A few days later Henry realised that he and Jane had emerged from a meeting with an oncologist with very different perspectives on her future. He thought her life expectancy was low whereas Jane maintained hope that she would make a full recovery. She underwent a course of chemotherapy and then went on holiday. Henry didn’t always accompany Jane to her consultations because he found it difficult to cope with. At one visit she was told the tumour hadn’t spread any further, which gave them both a lot of hope.

After a few weeks Jane awoke in the night with a terrible pain in her leg and Henry rushed her to A&E, where they waited a long time for attention, which made him angry and upset. Two months later he heard a thump and found Jane on the floor having a seizure. He was distraught and thought she was dying. He rang 999 and she was admitted to hospital where she had a variety of tests including an x-ray of her head, which showed an abnormality in her brain. They were told to go home and enjoy Christmas. When they returned she had more tests and it was confirmed that she had 5 tumours in her brain. These were treated with radiotherapy, which caused her to lose all her hair.

After the treatment Jane was told that she also had tumours on her lung but she still seemed convinced that she would survive, although it was clear to Henry that she couldn’t have long left. At this point they went to the GP’s surgery to get a form signed so that she could give up work. Henry saw that the reason stated on the form was ‘terminal illness’ and tried to keep this from Jane, but she demanded to see what it said and became very upset.

After that Jane gradually deteriorated and she began to experience periods of confusion. She also needed a wheelchair and a stair lift. She took to sleeping downstairs while Henry remained upstairs, but Jane would phone him if she needed him. One night she fell on coming out of the toilet and he had to call the paramedics to help him get her up again. Later they engaged a carer from the council, who did housework and gave Jane her breakfast. They also had Marie Curie nurses come to the house at night to keep an eye on Jane while he tried to sleep. Henry was less impressed with some of these nurses than he had been by the Macmillan nurses he had dealt with.

Jane finally accepted that she was going to die and gave him some instructions, which included finding a new partner after she was gone. They discussed her funeral, and she had very clear wishes. They also both sorted out their wills, including leaving a sum to each other. Jane also advised all her children individually on what she would like them to do with their lives. She also contacted her ex-husband who came over from the USA to visit her.

A few days before she died Henry and Jane attended a Buckingham Palace garden party, which Henry had obtained tickets for through his job, and Jane thoroughly enjoyed being there and meeting the queen. Henry then consulted the GP about whether there was any point in Jane continuing to take morphine pills. The GP said no, so in discussion with the whole family it was decided that she should go onto liquid morphine. Jane died at home 24 hours later with her family around her.

Jane had been looked after partly in the NHS and partly in the private sector, and Henry had found that staff in the private sector had seemed more empathic.
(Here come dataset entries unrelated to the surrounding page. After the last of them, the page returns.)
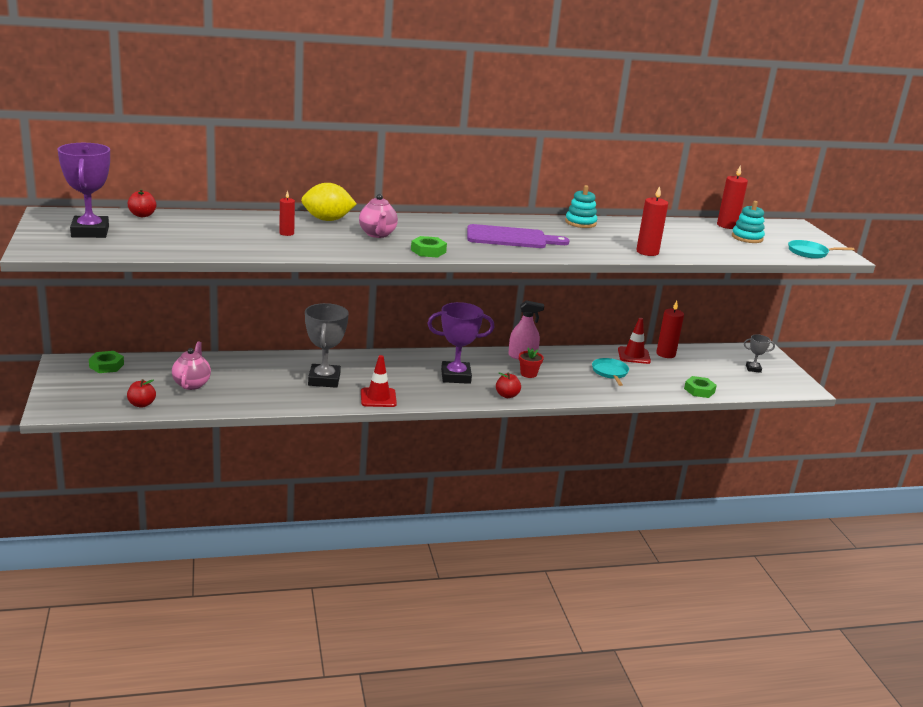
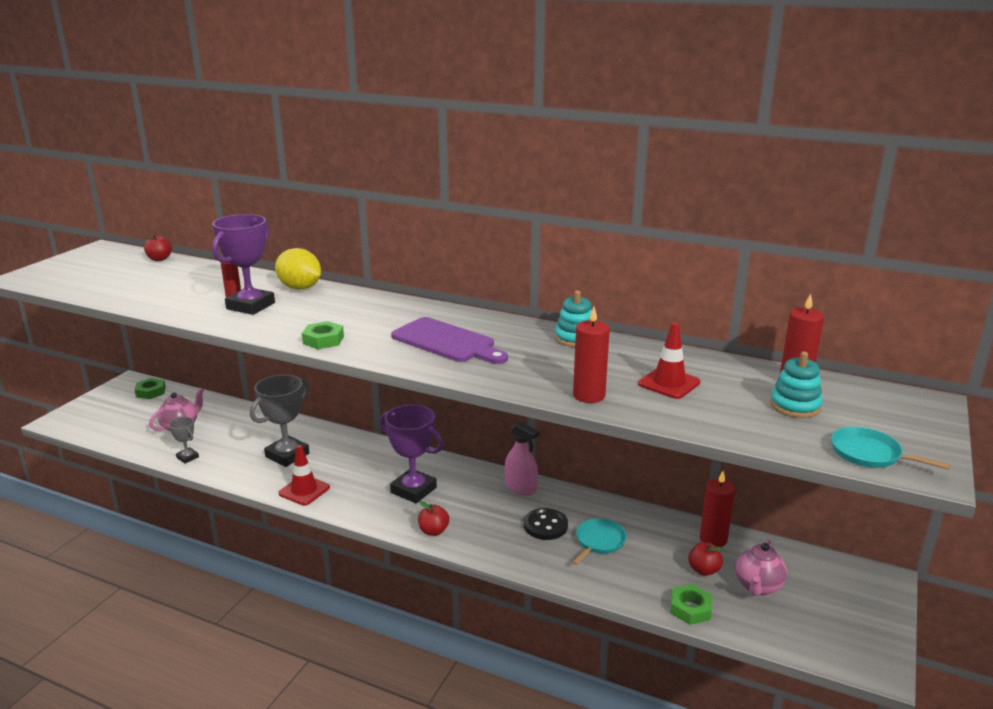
camera: 40 degrees right, 0 degrees up
(90, 232) = (89, 268): purple trophy -> purple trophy (250, 306)
(141, 404) = (118, 435): red apple -> red apple (703, 570)
(377, 234) = (313, 311): pink teapot -> pink teapot (758, 587)
(528, 374) = (496, 512): red flower pot -> none
(568, 373) = (545, 526): none -> black button
(634, 355) = (664, 528): red traffic cone -> red traffic cone (669, 383)
(753, 369) = (823, 604): grey trophy -> grey trophy (187, 457)

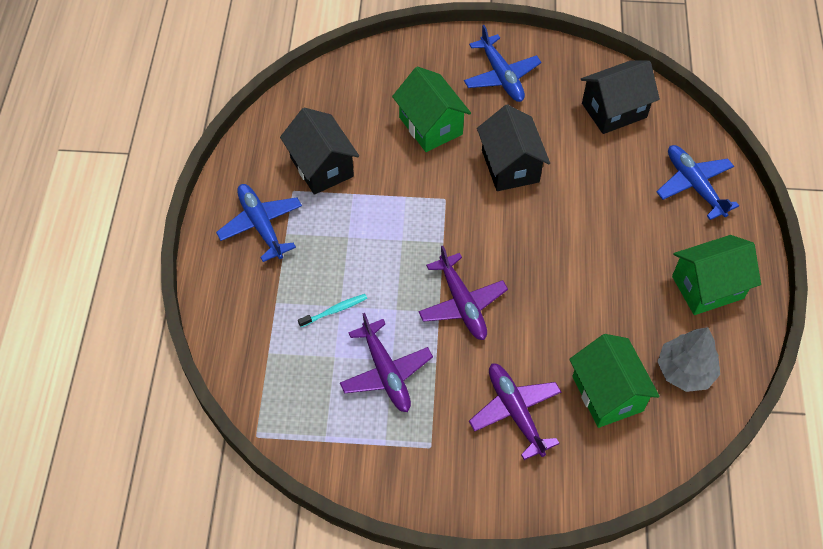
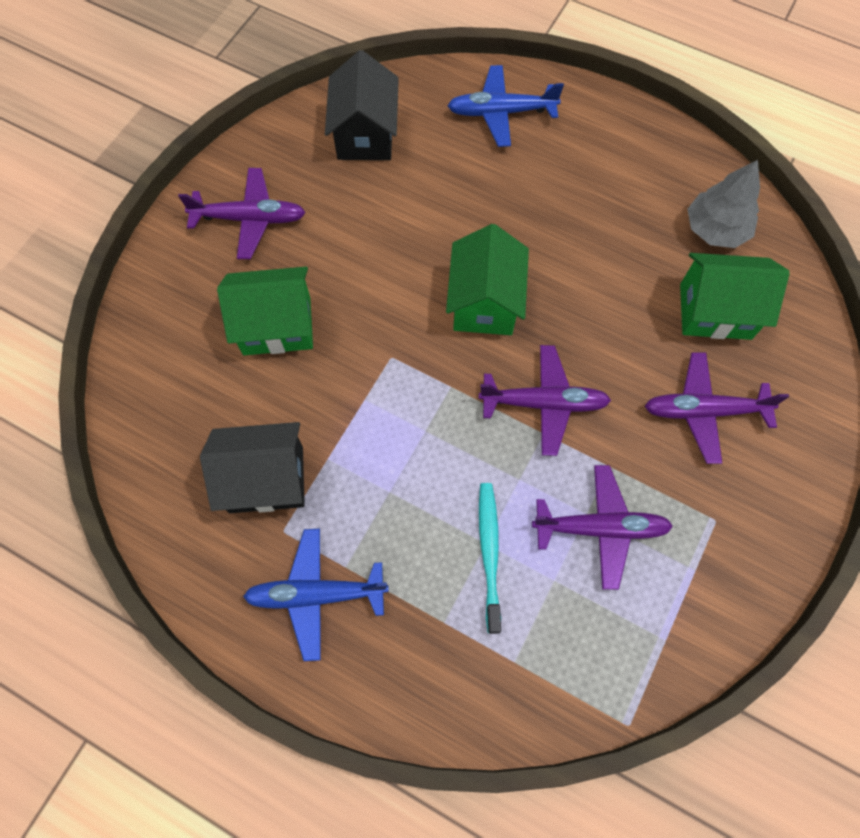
camera: 65 degrees left, 10 degrees up
(334, 310) = (489, 553): turquoise toothbrush -> turquoise toothbrush, size x1.50
(501, 76) = (249, 219): blue plane -> purple plane
(510, 166) = (383, 269): black house -> none
(707, 287) = (628, 162): green house -> green house (484, 302)

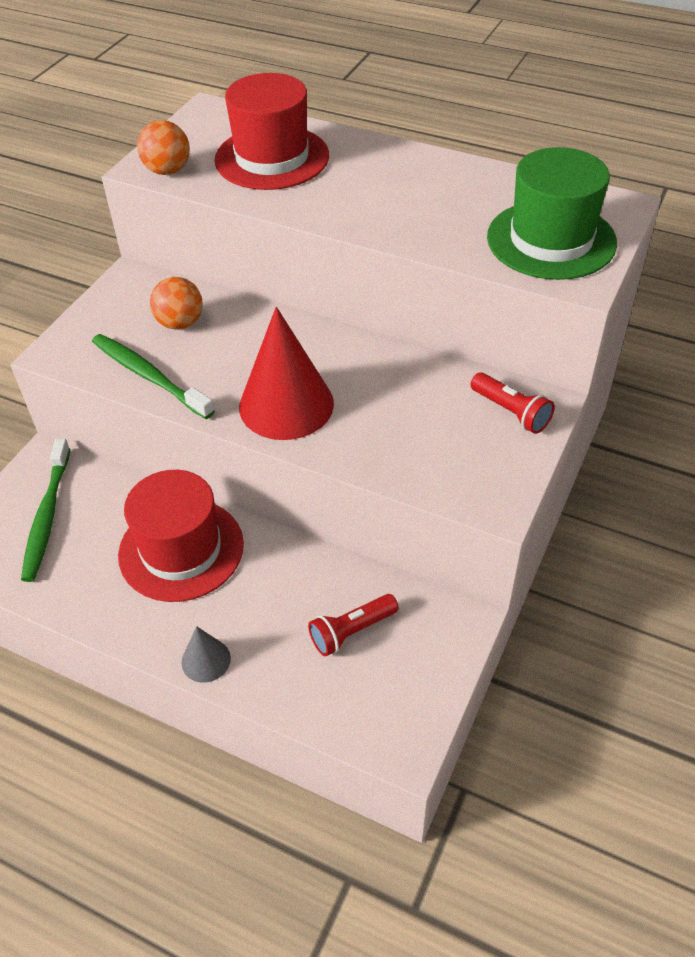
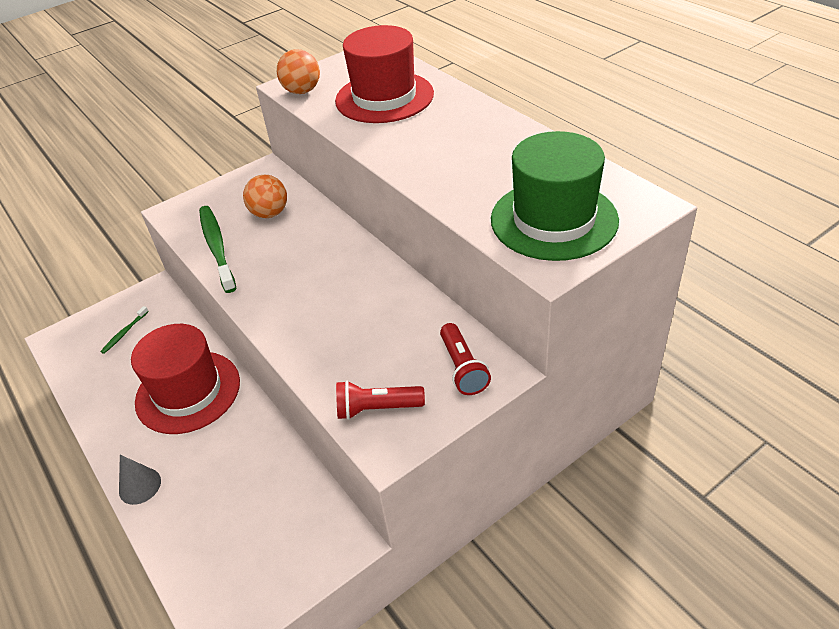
camera: 30 degrees right, 5 degrees down
(47, 516) = (124, 333): green toothbrush -> green toothbrush, size x0.48
(286, 405) = (291, 301): red cone -> none
(351, 631) = (255, 510): red flashlight -> red flashlight (377, 409)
They had both received good support from the Macmillan nurses but he had not always been made to feel as valued in his caring role by other professionals as he would have liked. He believes it is important that carers should be made to feel well supported and considered because they are being relied upon by the ill person.

Henry and Jane had received fantastic support from friends throughout Jane’s illness. Henry had continued to work most of the time but had wanted to be with Jane to support her, although at times the stress of his caring role had caused slight tensions in their relationship. Although he felt he had been going through ‘a private form of hell’, he had gritted his teeth and got on with what he had to do to give Jane as much support as possible. It had been important to him that he had made it clear to her adult children that he was there for her and would not abandon her even though their relationship had been relatively short.

Several years after Jane’s death Henry is with a new partner and very happy.